Otra cosa es que la organización interna de Podemos, su estructura misma como tal maquinaria, y su capacidad de maniobrar, surgida y montada, por unos pocos, en poco más de un año, sea en sí mismo un auténtico milagro y necesite repensarse, tal como han propuesto estos días Íñigo Errejón y Pablo Echenique. Si lo consideramos detenidamente, su sola existencia, que no haya saltado aún por los aires, enfrentada a todos, incluso a sí misma, es una auténtica rareza política.

Como rara es la inteligencia lúcida y paciente de Íñigo Errejón (con unas declaraciones a Eldiario.es, del día 30 de marzo, que son para quitarse el sombrero, propias de alguien que sabe “para qué” está en política, desde “nuestro lado”; o esa inteligencia ejecutiva y estratégica de Pablo Iglesias, que, con cada decisión y movimiento que hace, obliga a replantearse la partida a todo dios, recuperando la iniciativa, cuando aparentemente la ha perdido. Es impresionante cómo ambos han asumido que el 80% de los españoles no quiere nuevas elecciones (que nada cambiarían, por cierto), y cómo una mayoría cualificada quiere que haya un acuerdo de gobierno posible que desplace al Partido Popular y a Mariano Rajoy, de una vez por todas, del poder central.

Y como son raras, también, la inteligencia globalizadora de Miguel Urbán, o la necesaria inteligencia empática de Pablo Echenique, dos personas imprescindibles del proyecto y del futuro de Podemos, o el temple de Carolina Bescansa y el empuje de Teresa Rodríguez; o la arrolladora fuerza y flexibilidad táctica y estratégica de las organizaciones de Cataluña, el País Vasco y Galicia. Rarezas que nos dan esperanza y me han obligado a pensar, estos últimos días, contra toda la tentación pesimista de hace un mes, que, tal vez, esta vez sí ganaremos, o nos acercaremos, al menos, a algo parecido al triunfo en el campo de la representación. Que no es el campo de la revolución, repito. Pues en ese otro campo, el de la revolución, todo depende de nosotros, los representados, no de los representantes; de nosotros y de hasta dónde queramos llegar en el cambio y sustitución de las reglas que rigen el sistema de juegos que nos constituyen (entre los que el de la representación solo es uno de ellos); pero también hasta dónde queremos cambiar y sustituir las reglas que afectan a nuestras propias vidas.
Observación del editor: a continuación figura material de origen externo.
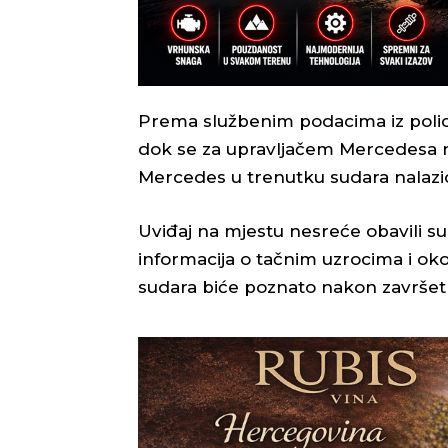
Prema službenim podacima iz policije
dok se za upravljačem Mercedesa nal
Mercedes u trenutku sudara nalazio s
Uviđaj na mjestu nesreće obavili su
informacija o tačnim uzrocima i ok
sudara biće poznato nakon završetka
Pero hay algo más, si la representación es transversal, como lo es la búsqueda, por ejemplo, del consenso para la fragmentación de los territorios en entidades nacionales nuevas; la revolución no lo es. La revolución solo es posible en la confrontación abierta y declarada de los de abajo contra los de arriba. Es en ese sentido en el que Podemos es una maquinaria electoral, no revolucionaria. Y es en ese sentido también en el que nuestros compañeros de las CUP, o los que, desde “nuestro lado”, el de los comunes, se aferran al “derecho a decidir” (¿decidir qué?), o a la palabra República (¿qué tipo de República?), como a mantras de virtudes cuasi mágicas, se equivocan de cabo a rabo.

Un sistema/mundo, una realidad significativamente diferente a esta no llegará por las urnas, ni por ningún proceso constituyente. A través de las urnas o de un hipotético “proceso constituyente” (otro significante vacío o mantra que nos encanta repetirnos, pues, al parecer, nos tranquiliza y nos evita pensar) no se llegará a una realidad muy diferente de esta, pensarlo, suponerlo siquiera, es desconocer la potencia e intenciones de nuestros adversarios y enemigos de clase, los dueños del Casino; dispuestos quizás a cedernos, si les conviene a ellos, o para engatusarnos, una o dos partidas, la ilusión de la nación y la cabeza de un rey, si se tercia, pero nada más. Nada más. Esos han sido, por cierto, desde 1848, sus embelecos preferidos.